Following a “transparent” request: The High Court hearing on the publication of the corona transcripts will be broadcast on the Internet

by time news

The High Court’s hearing on the publication of the government’s hearing on the corona will be broadcast live on the Internet, the Supreme Court ruled yesterday (26.5). Did not object to the request.The hearing is expected to take place this coming Monday, 30.5, at 15:00.

The petition that will be the focus of the debate will not directly lead to the disclosure of the transcripts, which the government has refused to do for two years, but it deals with a dispute of principle that could pave the way for publication: The Israeli government does not usually publish transcripts and minutes of its meetings on any subject, and its design is usually revealed to the public only after decades.

The petition to be heard next week was filed by a long line of bodies: the Freedom of Information Movement, through attorneys Racheli Edri, Yaara Shalit, Tali Lieblich and Orian Eshkoli; Attorneys Shachar Ben Meir and Yitzhak Aviram; Journalists Noa Landau, Tomer Ganon, Shaul Amsterdamsky, Chen Maanit, Tal Schneider; And the media bodies “Globes”, “time”, “Calcalist”, the Israeli Broadcasting Corporation and the “Shomarim” organization.

The legal saga regarding corona transcripts has been dragging on since the early stages of the plague, in early 2020, when the Benjamin Netanyahu government announced the first emergency measures to address the crisis. The Freedom of Information Movement then appealed to the government to receive the transcripts of the discussions and background materials from the meetings that dealt with the issue, both in the government plenum and in the ministerial committees. The rationale for the exceptional request was the immense importance of transparency in these discussions, especially when they are conducted in a transitional government and in a state of emergency.

When she did not receive what she requested, she petitioned The Freedom of Information Movement to the High Court in April 2020 with a number of other factors. Here began a series of legal delays: the government demanded that the procedure be transferred to the District Court, based on the Freedom of Information Act; Such, she replied in the negative.The petitioners responded with an administrative petition against the government.This pushed the government to release to the public the background materials presented at the meetings, but not the transcripts themselves.

Prime Minister Benjamin Netanyahu at a press conference on dealing with the corona plague, 11.3.2020 (Photo: Flash 90)

In a ruling handed down in December 2020, the district court refused to order the publication of the material, on the grounds that government regulations prohibit the transmission of transcripts from government meetings. The petitioners, who were not convinced by this reason, petitioned the High Court in their case. The District Court, which the Supreme Court is expected to hear only after a decision has been reached on the question of principle.

The hearing that will be broadcast on the Internet is the first to be held by the High Court in this petition, after several rejections, and after some of the transcripts have already been deposited in the State Archives, which may make it difficult to expose them.

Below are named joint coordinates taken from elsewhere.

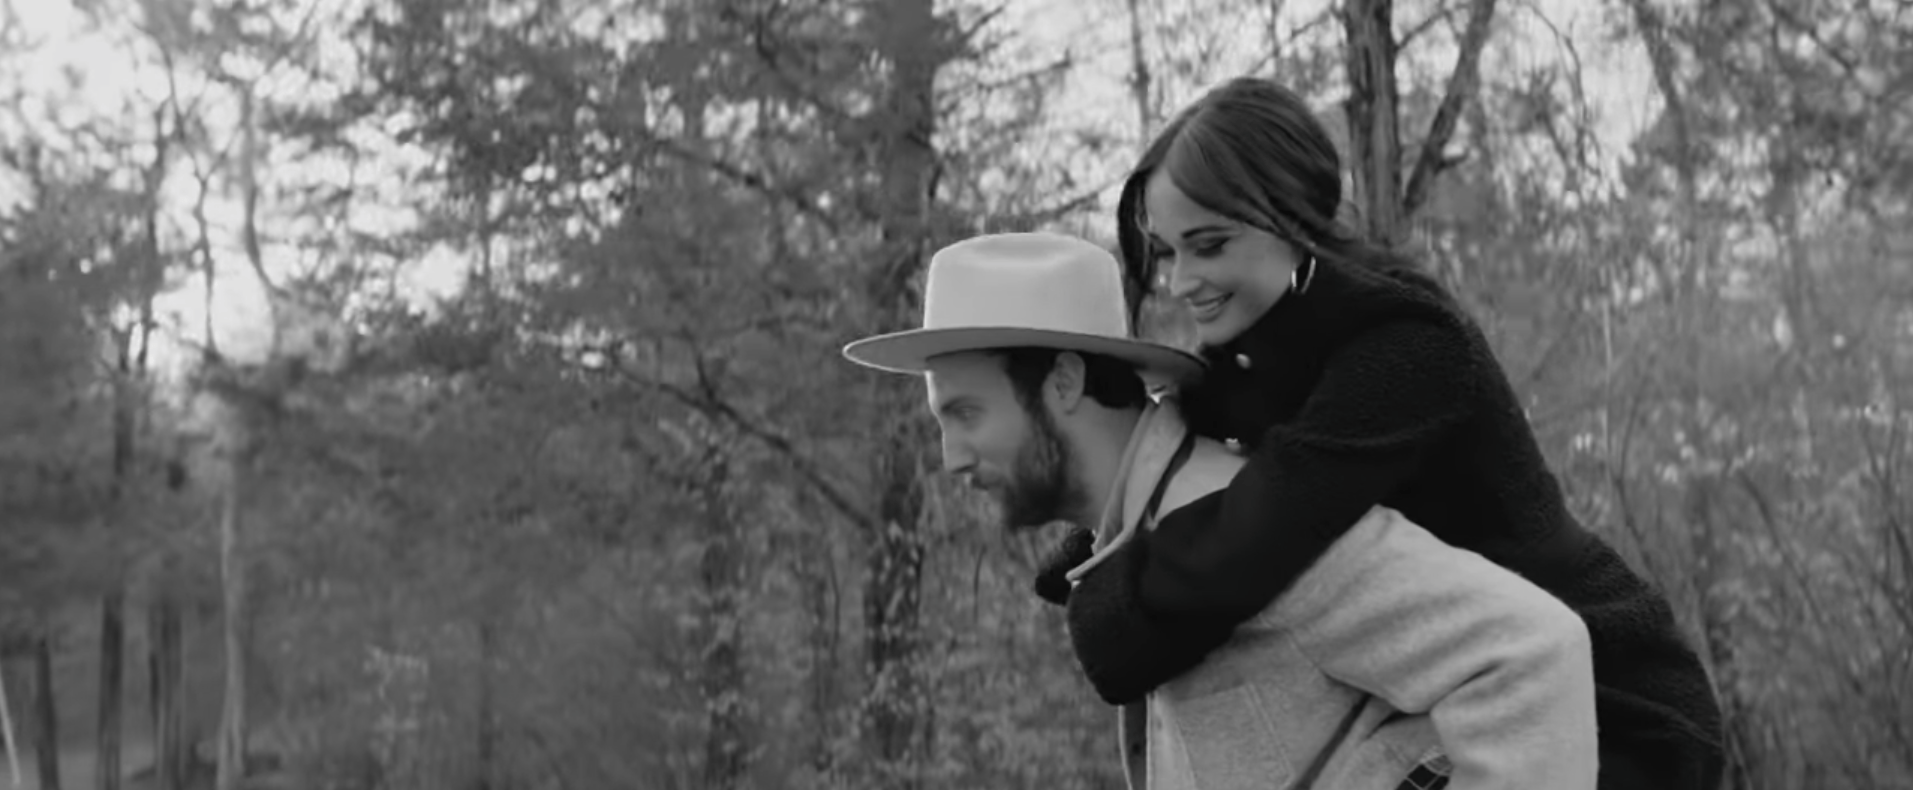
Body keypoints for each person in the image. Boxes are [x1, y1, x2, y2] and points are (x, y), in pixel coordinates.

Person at [1045, 75, 1724, 788]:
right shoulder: (1260, 347)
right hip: (1473, 699)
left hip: (1616, 707)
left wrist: (1106, 601)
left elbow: (1258, 531)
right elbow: (1173, 458)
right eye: (1166, 253)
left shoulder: (1406, 343)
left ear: (1293, 216)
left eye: (1208, 246)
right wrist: (1089, 541)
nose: (1181, 280)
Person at [843, 232, 1598, 790]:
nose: (950, 456)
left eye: (966, 413)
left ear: (1064, 381)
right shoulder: (1142, 549)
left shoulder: (1248, 526)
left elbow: (1533, 653)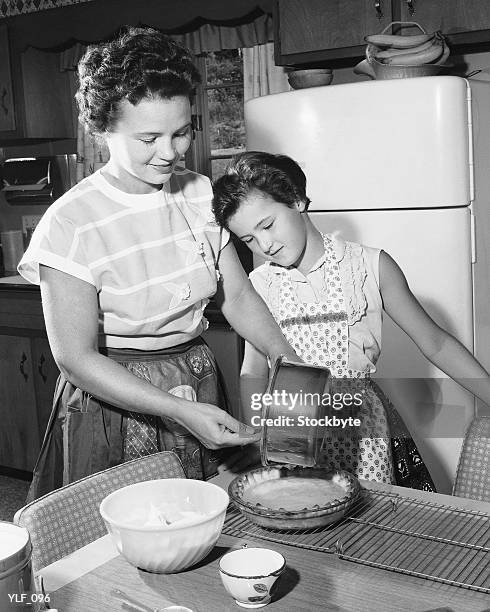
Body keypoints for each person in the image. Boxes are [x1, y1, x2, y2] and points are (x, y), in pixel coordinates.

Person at [17, 29, 299, 501]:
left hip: (197, 375)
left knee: (210, 521)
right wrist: (174, 408)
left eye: (182, 131)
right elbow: (75, 357)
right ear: (103, 128)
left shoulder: (201, 193)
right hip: (116, 401)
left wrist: (285, 356)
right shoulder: (71, 223)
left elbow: (239, 296)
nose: (170, 151)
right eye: (149, 137)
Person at [212, 151, 490, 490]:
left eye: (267, 226)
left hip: (364, 434)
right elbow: (253, 371)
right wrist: (260, 439)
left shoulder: (369, 267)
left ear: (297, 200)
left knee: (371, 530)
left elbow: (437, 343)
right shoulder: (259, 286)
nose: (265, 245)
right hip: (294, 436)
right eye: (249, 240)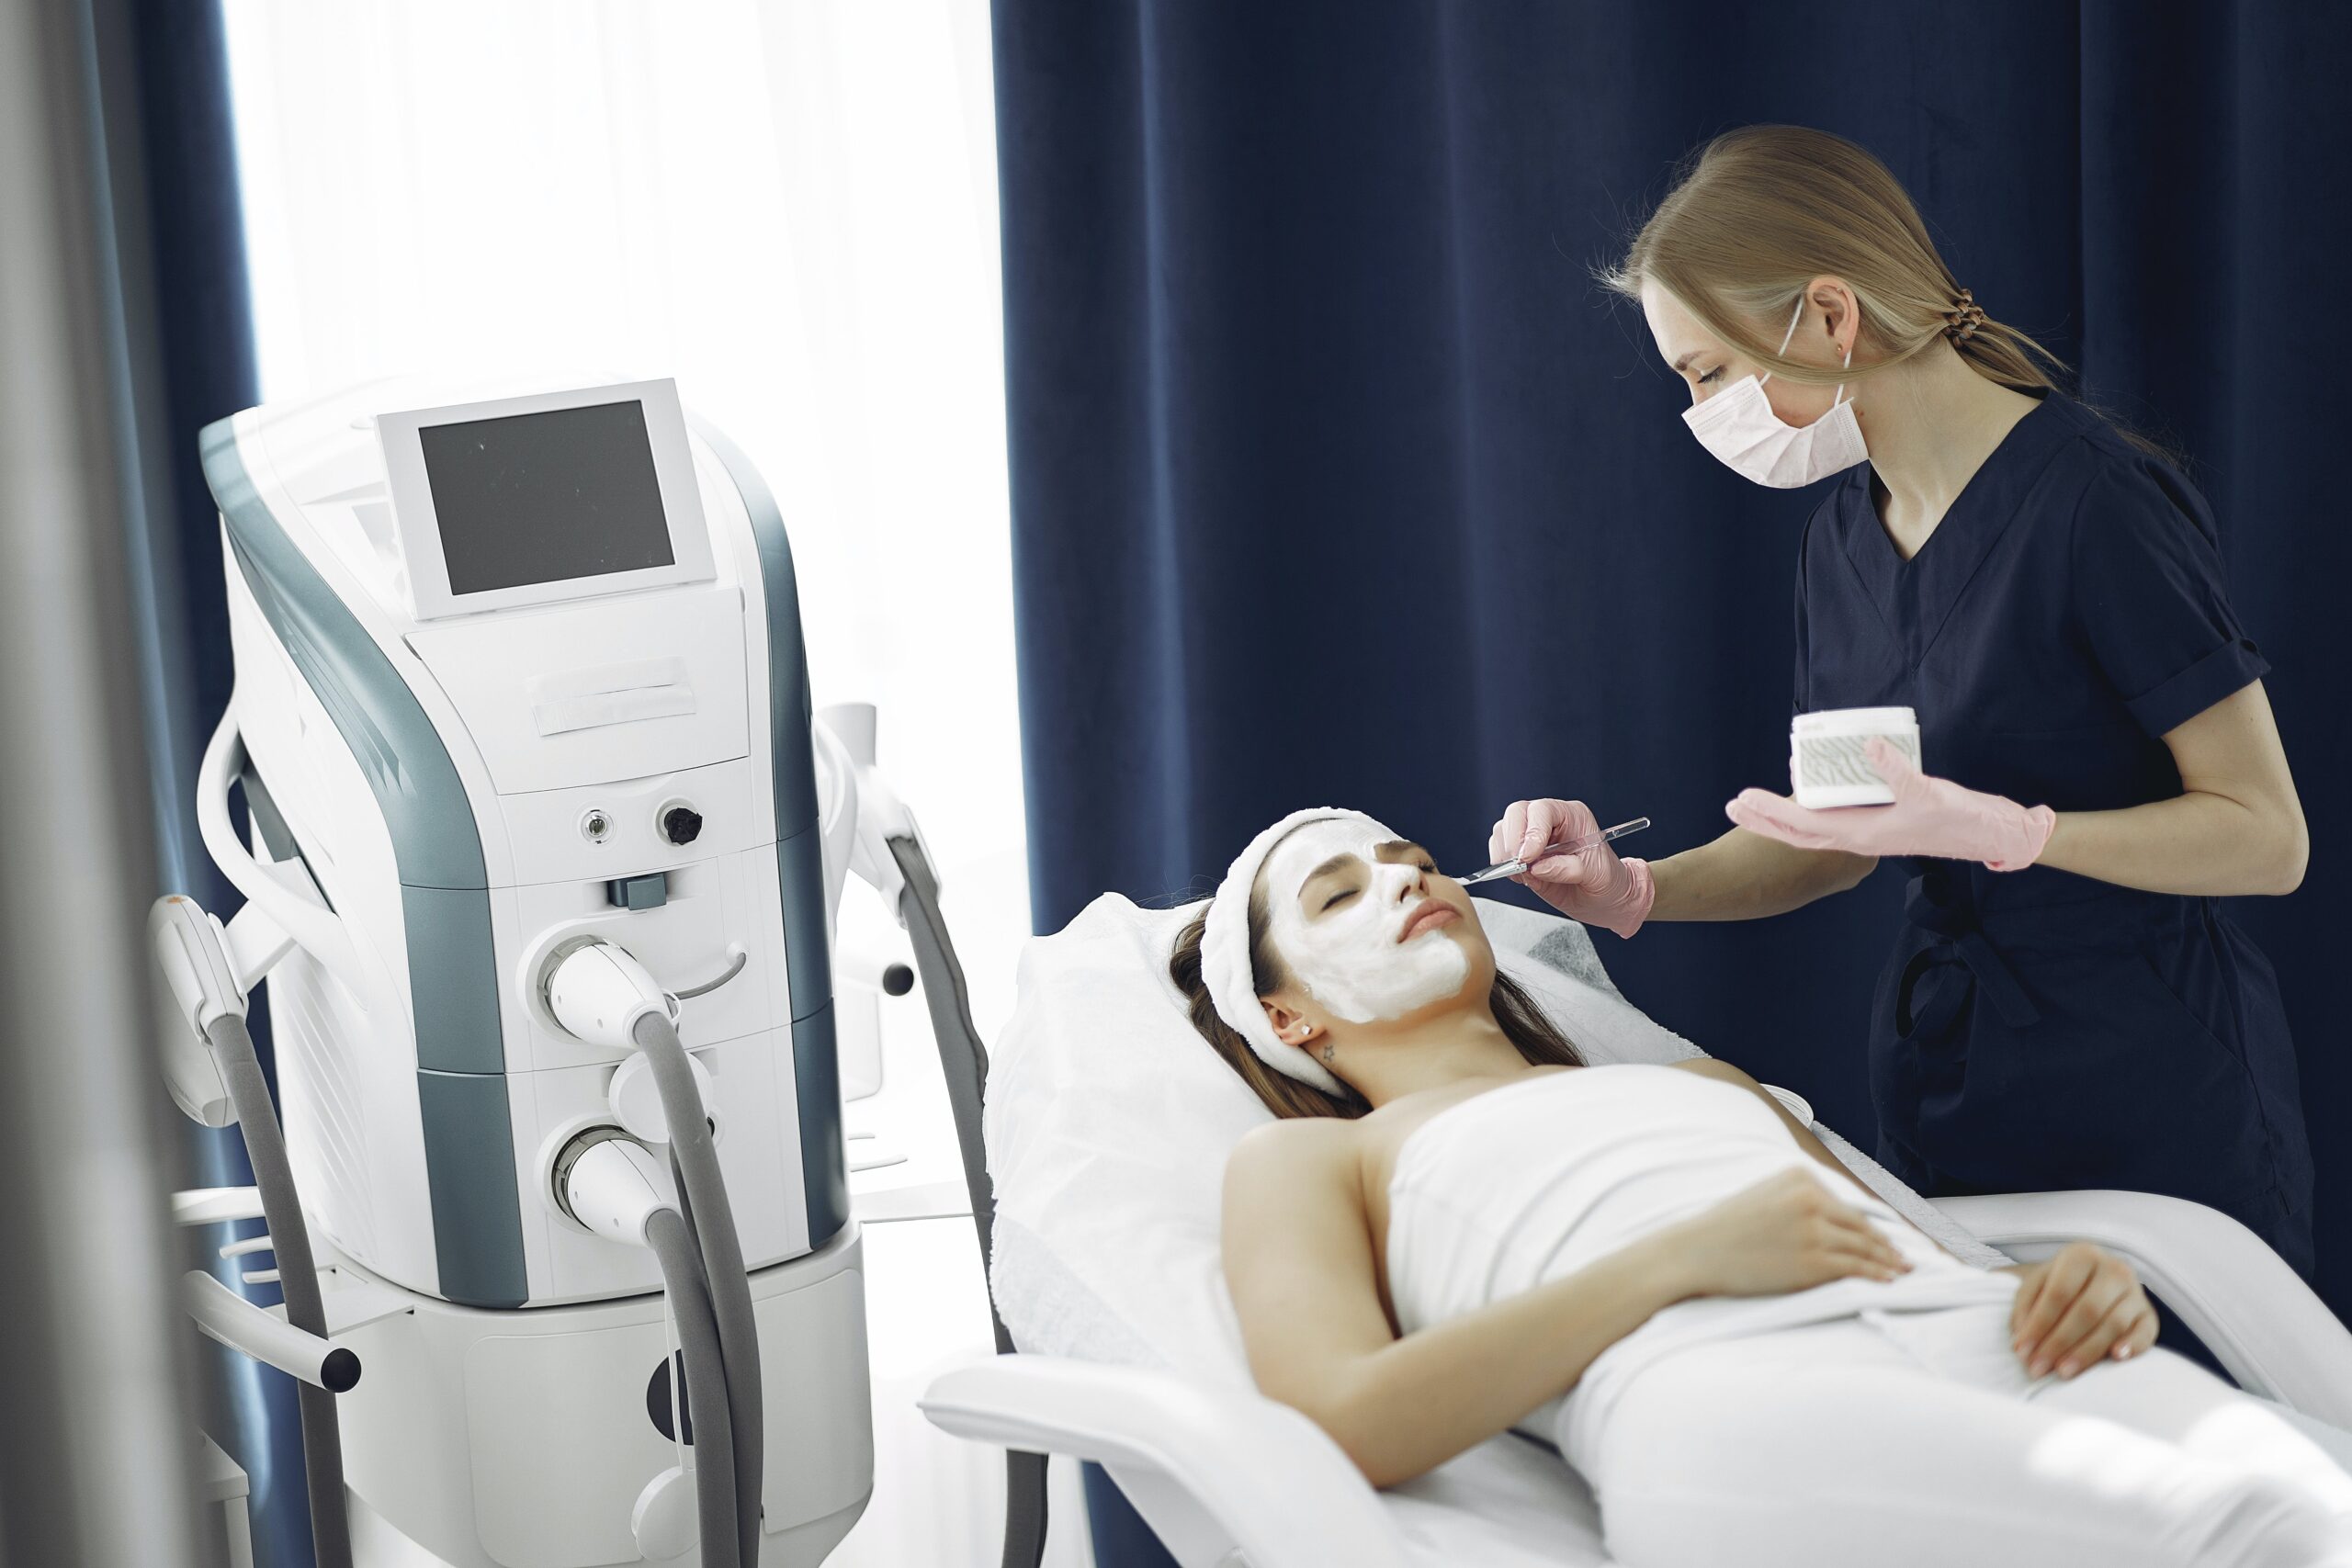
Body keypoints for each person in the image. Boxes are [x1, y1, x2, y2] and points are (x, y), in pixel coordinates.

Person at [1493, 124, 2312, 1280]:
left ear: (1830, 314)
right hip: (1951, 1084)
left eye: (1709, 374)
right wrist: (1631, 889)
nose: (1701, 415)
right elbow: (1831, 846)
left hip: (2150, 1083)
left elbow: (2268, 840)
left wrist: (2022, 836)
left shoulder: (2095, 506)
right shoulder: (1843, 542)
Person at [1168, 807, 2352, 1567]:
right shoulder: (1313, 1160)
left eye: (1414, 864)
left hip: (1989, 1340)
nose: (1403, 884)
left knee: (2322, 1501)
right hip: (1725, 1396)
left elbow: (1928, 1253)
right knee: (2262, 1535)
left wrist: (2072, 1284)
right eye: (1338, 895)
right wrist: (1681, 1260)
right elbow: (1339, 1417)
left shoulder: (1703, 1083)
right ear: (1286, 1016)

President of the Supreme Court, Justice Esther Hayut (Photo: Yonatan Zindel)

President of the Supreme Court, Justice Esther Hayut (Photo: Yonatan Zindel)

Live webcasts from Supreme Court hearings began as an experimental project launched by President Hayut in April 2020. Including a hearing in the arrangement requires a special request and approval from the court, which relies primarily on the public importance of the hearing.

In the first year of the experiment, 12 hearings were broadcast, most of them petitions to the High Court. Later, the hearings in the petitions against the coalition agreement between the Likud and Blue and White and against the Nationality Law were broadcast. It seems that the Supreme Court judges consider the experiment a success, since about two months ago it was decided to extend the arrangement at least until mid-2023, and extend it to civil and possibly even criminal cases in which public interest is found.

Broadcasting of court hearings has never been banned in Israeli law, but over the years judges have restricted the filming that takes place within the walls of the court to a handful of exceptional cases, such as the Eichmann trial and the Demanyuk trial. In the last two decades, there has been a renewed demand to adapt the courts to the technological age, in a series of bills and debates in Knesset committees. The pilot was first cooked on a small fire, using a special steering committee, testing of the appropriate technological means, and a confidential tool experiment for testing the systems (leaked to the grid).

The decision to launch it finally came against the backdrop of the Corona crisis and social alienation regulations, which limited the number of spectators in each hall to just seven people, thereby effectively undermining the principle of publicity of the hearing and the ability of journalists and the general public to reach court.